Ignore the advice below at your own peril.

There are a few main things that should be known before joining the discussion on IRC:

  1. Sometimes the mailing list is a better option than one of the IRC channels. There's less chance of an instant response or interactive discussion, but the audience is much much larger – over three thousand email addresses are subscribed to the solr-user mailing list. Many problems mentioned on the IRC channel are referred to the user list. If you don't get a response to your question within a reasonable timeframe (keeping timezones, the day of the week, and any holidays in mind), consider sending your question to the user list.
  2. Just ask your question as soon as you log in, providing as much detail as you can right up front. If you start with a greeting, asking if anyone is there, or asking whether it's OK to ask a question, chances are very good that you'll be completely ignored. You might interpret this as rudeness, but that is not the intent. Most of the residents of the channel are busy people, and may not even see what you've said at all because they aren't actually looking at the IRC program on their computer. It takes time to respond to greetings or requests that have nothing to do with the technical nature of the channel, so many of them simply won't respond.
    1. When writing your question, please be aware of the XY problem trap. Try not to fall into it.
  3. Once you do ask a technical question that's relevant to the channel, it may literally be hours before someone with the knowledge to respond will actually see your question. IRC has a reputation of being an instant method of communication, but that can only happen if all parties are actually present and paying attention right at that moment. IRC brings together people from all around the world, and the people who can answer your questions may be in a very different timezone. They might be asleep.
    1. Most of the people in the channel who can help are active during business hours in the USA. There are a few of them who reside in other timezones, primarily those in Europe. Keep that in mind when deciding how long you will wait for an answer.
  4. People who do not know the answer will usually ignore the question. They may even carry on other conversations as if you never asked your question. This will seem rude to an IRC newcomer, but consider this: Those people think it would be MORE rude if they were to respond to a discussion where they cannot offer anything useful.
  5. Once you have the attention of another channel user, resist any temptation to take the conversation private. In accordance with open source ideals, we prefer all communication to be in the open, for the benefit of all. If you need to share details about your setup that you don't want the public to see, sending that part of the communication privately is understandable and acceptable.
  6. There's some info further down on this page about how to share large data from configs and logs. That's extremely important.
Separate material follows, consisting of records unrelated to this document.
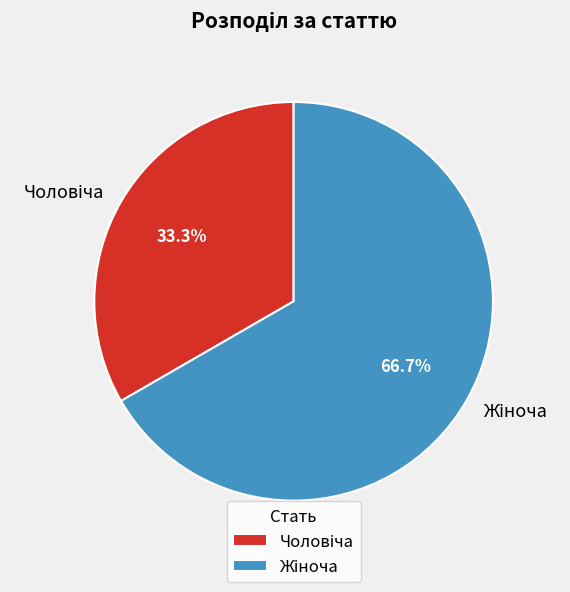

Does any single category account for the majority?

Yes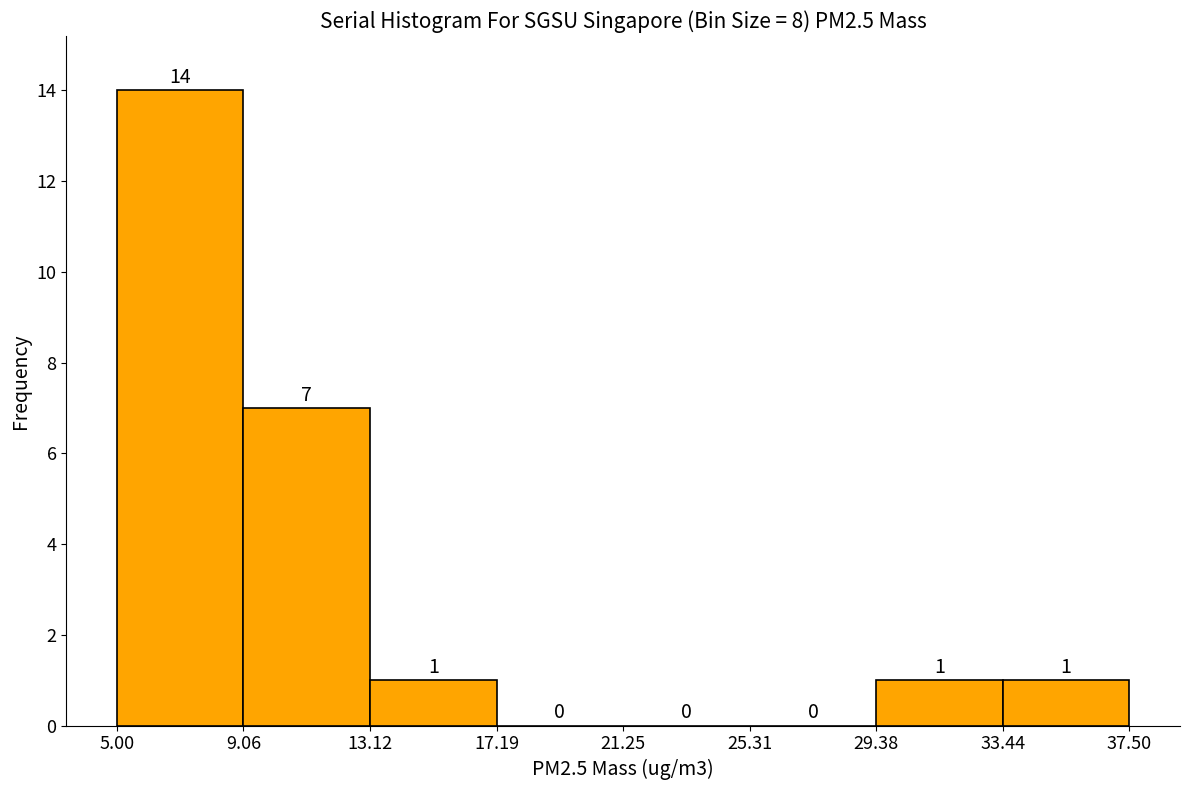

Over which range of the x-axis is the bar tallest?

5.00 to 9.06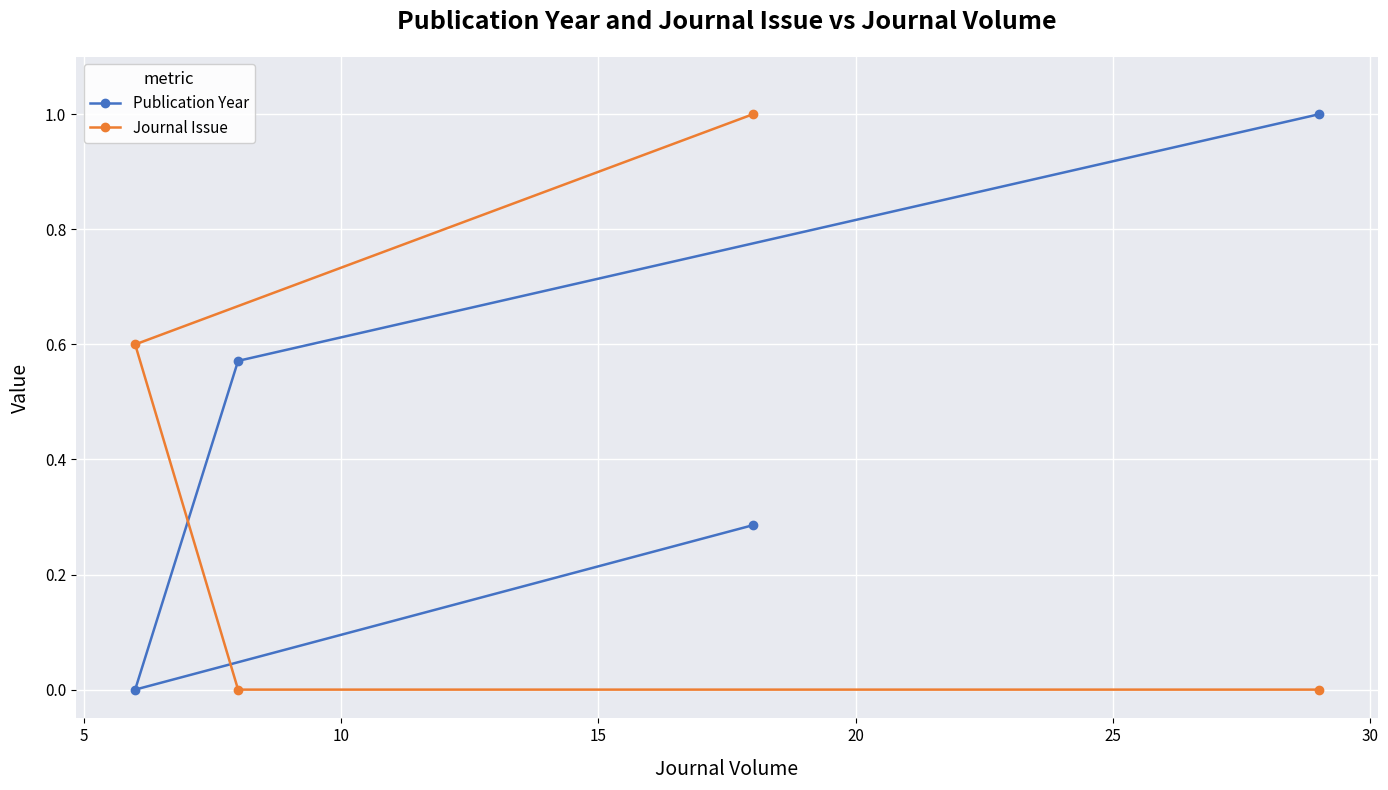

Reading left to right, transcribe all the data shown in this chart.

Publication Year: 0.3	0.0	0.6	1.0
Journal Issue: 1.0	0.6	0.0	0.0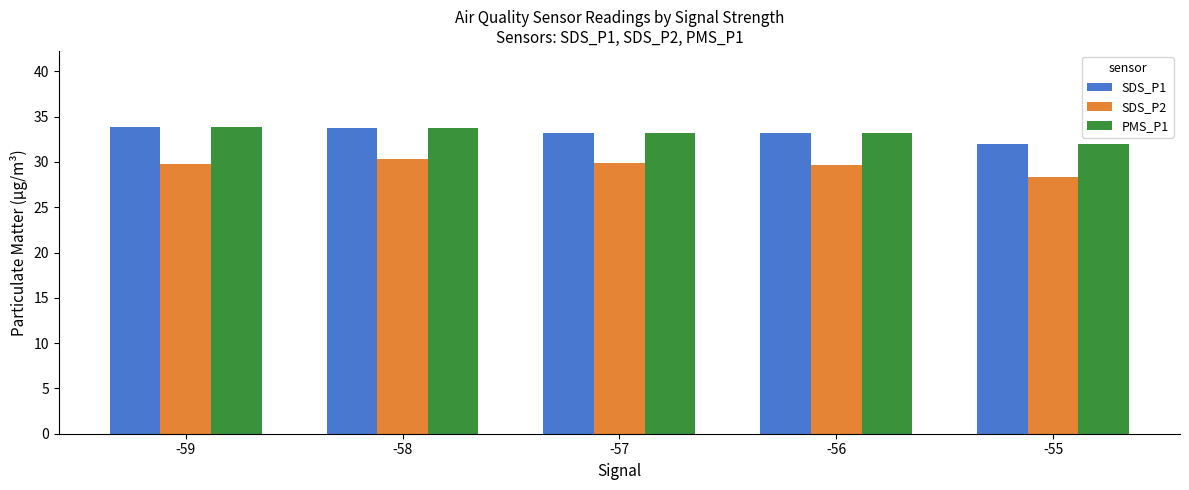

What is the spread (max minus min) of values at -55?

3.7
Also see this blog post about etiquette for technical IRC channels. That page links to ESR's How to Ask Questions the Smart Way. The IRC etiquette page says that ESR's book insults the reader. That's an accurate assessment, but if you read the whole thing (it's very long) it's a perfect way to understand how open source communities function for users needing help. Most community members really do want to help everyone.
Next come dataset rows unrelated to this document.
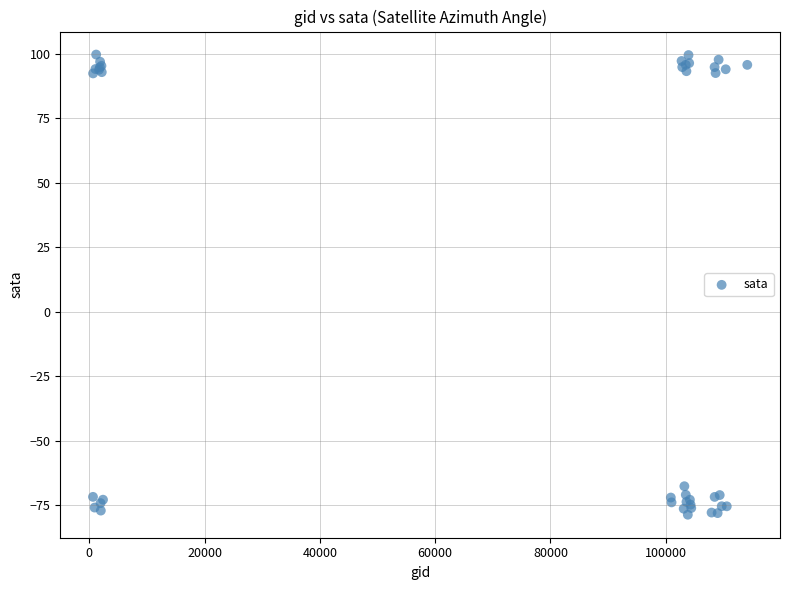

What Y value in the scatter plot is closest to 10?

-67.6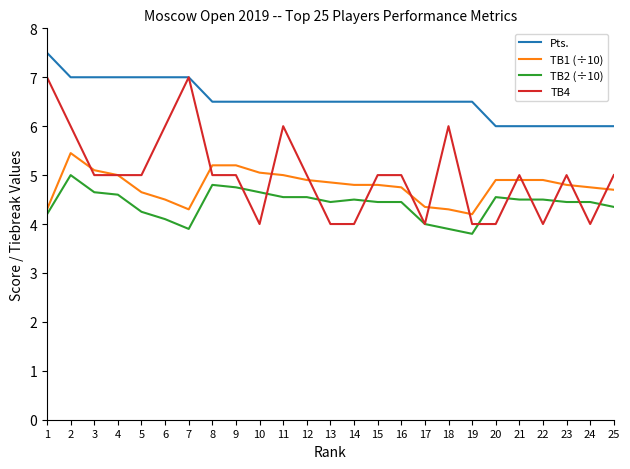

True or false: TB1 (÷10) and TB2 (÷10) intersect in this chart.

False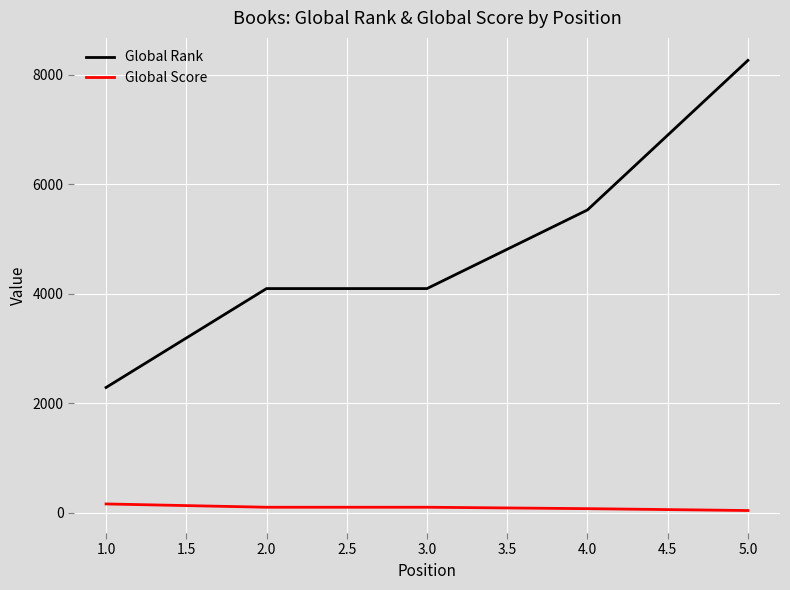

The value of Global Rank at 1.0 is 1120. True or false?

False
The blog post about IRC etiquette also mentions Gist for relaying large text content. That's an awesome choice. Another is the paste website maintained by someone connected with Apache foundation. One common website for this is pastebin.com, which is the original pastebin website and works very very well, but that website is extremely ad-heavy, so you may want to avoid it. Other good choices are pastie.org and Fedora pastebin. If you already have a favorite that is publicly accessible, please use it. If you need to relay rich content (pictures, configs, etc), file sharing sites like Dropbox may be a better choice.

(warning) There may be information in your configs and logs that an attacker could use to compromise your security. Feel free to redact information like that, but do so in a consistent way that preserves the ability to tell one piece of redacted information apart from another, and don't remove any other kind of information. If you redact too much, you may need to divulge some of that information in order to get help, but those who offer legitimate help will never ask you for passwords. That kind of information is almost never required for troubleshooting.

There are two primary IRC channels dedicated to Solr at Libera IRC. The channel names below are links to a web-based IRC client, preloaded with the channel indicated.

Did you read all of the advice above before scrolling down here to get to the IRC channels?

(warning) If you haven't read what's written above, please go back and read, so you have the information needed for success on IRC.

  • #solr – Channel for Solr user questions. This includes development of user client code for interaction with Solr.
  • #solr-dev – Hangout for discussion of Solr development. Mostly this means development of Solr itself, or for low-level plugin development. If you are developing client code, please use the #solr channel instead.

The IRC channels can be used for online discussion about Lucene/Solr. Committers on the Lucene/Solr project commonly hang out in one or both of these channels. Committers, contributors, and users should be careful to transfer all official decisions or useful discussions that happen on the IRC channels to the mailing list, this wiki, the official documentation, and/or the issue tracking system. The official documentation is created from data in the source code repository, and can only be changed by committers, but input from users (via mailing lists, Jira, IRC, etc) is taken seriously.